Thanks for any help. It looks like quality stuff, if that helps at all (i.e not big box stuff)

Thanks.


----------



## jproffer (Feb 19, 2005)

Pictures might help....

Are you wanting to reuse them or just get them off with no/minimal damage?

BTW, sometimes the damage is a quicker fix than messing around with "gently" removing things.


----------



## kevjob (Aug 14, 2006)

MarkJames said:


> Anybody recognize this mounting style (TP holder, etc.)?
> 
> TP holder, towel holders, etc. have a rectangular hole underneath (where set screw is normally located) and black plastic inside. I can't get the plates released and have no idea of mfr or method. Any ideas? I pushed it, twisted it, etc., etc. but no luck.
> 
> ...


those are the type that slide down onto a bracket mounted to wall. Push the black tab in and push up on the piece which should come off. pics might help too.


----------



## MarkJames (Nov 25, 2012)

kevjob said:


> those are the type that slide down onto a bracket mounted to wall. Push the black tab in and push up on the piece which should come off. pics might help too.
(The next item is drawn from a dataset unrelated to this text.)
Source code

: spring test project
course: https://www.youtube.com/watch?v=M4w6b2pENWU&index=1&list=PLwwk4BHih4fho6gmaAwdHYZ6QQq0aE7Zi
I found out it's Moen. Supposed to be able to push in the plastic (it's a flat-edge hook) which releases it. Still can't get it apart , but that's how it works.


----------



## MarkJames (Nov 25, 2012)

I'll get pics anyway. Stay tuned tomorrow.


----------



## kevjob (Aug 14, 2006)

MarkJames said:


> I found out it's Moen. Supposed to be able to push in the plastic (it's a flat-edge hook) which releases it. Still can't get it apart , but that's how it works.


Yeah I see these once in a while, might be glued to mounting bracket which means the whole thing has to be pulled off then separate the two pieces from each other.


----------



## MarkJames (Nov 25, 2012)

kevjob said:


> Yeah I see these once in a while, might be glued to mounting bracket which means the whole thing has to be pulled off then separate the two pieces from each other.


The whole thing HAS been pulled off (it was glued to the wall) and I still can't the things apart so I can remount them. Try again tomorrow.


----------



## Young_Buck (Jul 19, 2009)

It's probably glued together. :blink:


----------